Le magistrat rappelle que « les prisons sont aujourd’hui bien équipées et il est possible de transférer le détenu dans un établissement équipé d’un secteur soins, par exemple l’UHSA (unité hospitalière spécialement aménagée) de Lyon Vinatier ».
Une libération avant les municipales ?
Une sortie de prison avant le procès en appel est d’autant plus envisageable que Gaël Perdriau n’a jamais été incarcéré avant son jugement. « C’est délicat, quand les personnes n’étaient pas en détention provisoire avant leur jugement, de considérer que cette détention provisoire deviendrait indispensable après le jugement… sauf si les critères de l’article 144 sont réunis. »

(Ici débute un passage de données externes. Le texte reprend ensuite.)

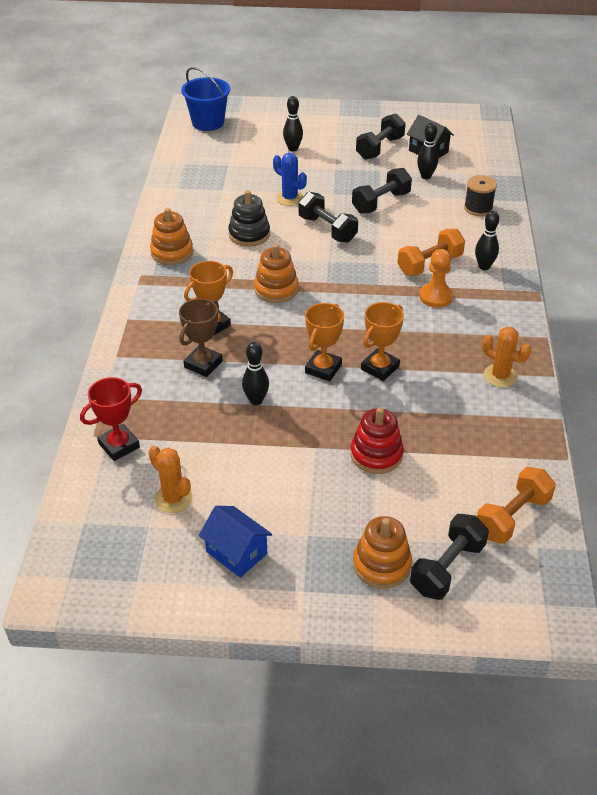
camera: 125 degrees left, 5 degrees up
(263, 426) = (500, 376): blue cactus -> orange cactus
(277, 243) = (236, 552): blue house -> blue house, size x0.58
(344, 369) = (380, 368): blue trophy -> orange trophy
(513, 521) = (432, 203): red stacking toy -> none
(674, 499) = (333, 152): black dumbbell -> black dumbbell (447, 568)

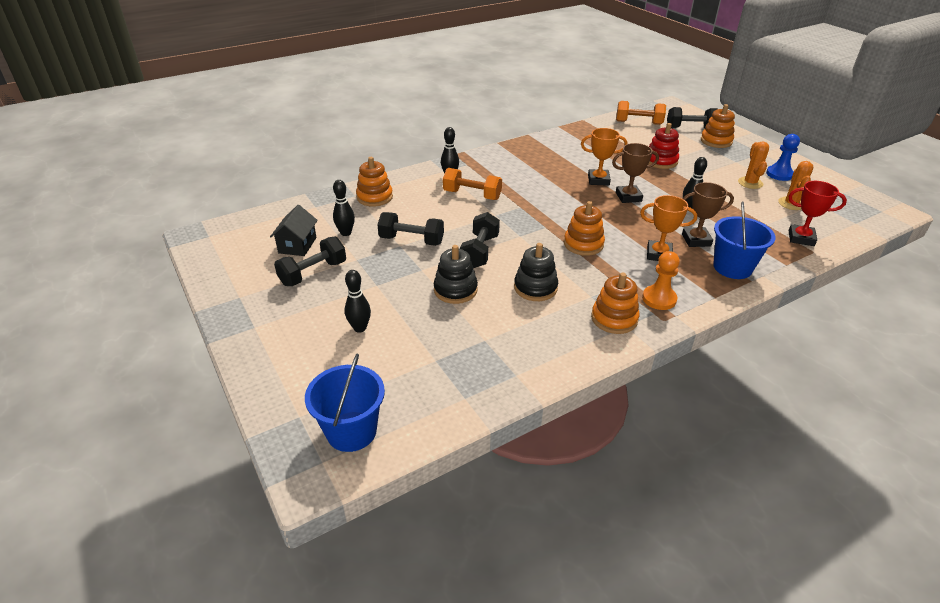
camera: 125 degrees left, 5 degrees down
(143, 357) = (732, 267): none -> blue bucket
(236, 552) = (779, 174): blue house -> blue pawn
(289, 198) = (455, 290): blue cactus -> black stacking toy
(323, 369) = (628, 197): orange trophy -> brown trophy
(380, 148) = (313, 273): black dumbbell -> black dumbbell turned 45 degrees counterclockwise
(436, 297) = (505, 183): orange pawn -> orange pawn (659, 299)
(478, 208) = (374, 197): black spool -> orange stacking toy
(500, 376) = (550, 146): orange cactus -> orange cactus (750, 183)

Étrange perspective : pourrait-on revoir l’ancien maire sur le terrain avant les élections municipales des 15 et 22 mars ? « Ces considérations n’entrent pas dans les critères qui doivent être visés avec l’article 144. L’une des questions est de s’assurer qu’il n’y aura pas de renouvellement de l’infraction ou de fuite. » Le risque de renouvellement paraît minimal, le maire déchu n’étant plus en fonction.
Des alternatives à la détention existent
La détention s’impose uniquement quand elle est le seul moyen d’atteindre les objectifs définis par l’article 144 du code de procédure pénale. D’autres dispositions existent : bracelet électronique, contrôle judiciaire, éloignement…
Contrairement à une idée reçue, la proximité de la date d’audience ne justifie pas un maintien en détention. « Cela n’a rien à voir. La garantie de représentation est la même, que l’intéressé soit jugé dans deux mois ou dans un an. »
Une décision attendue rapidement
L’instance collégiale, composée de trois magistrats de la cour d’appel de Lyon, rendra sa décision le jour même de l’audience ou dans la foulée. En cas de refus, les avocats de Gaël Perdriau pourront former un nouveau pourvoi, qui devra être examiné par la même instance dans les deux mois.
« Ce qui choque l’opinion publique, c’est qu’un même emprisonnement dépende de critères qui n’ont rien à voir, et que les juges incarcèrent puis remettent en liberté en seulement quelques semaines », conclut Joël Hennebois. Mais c’est la loi.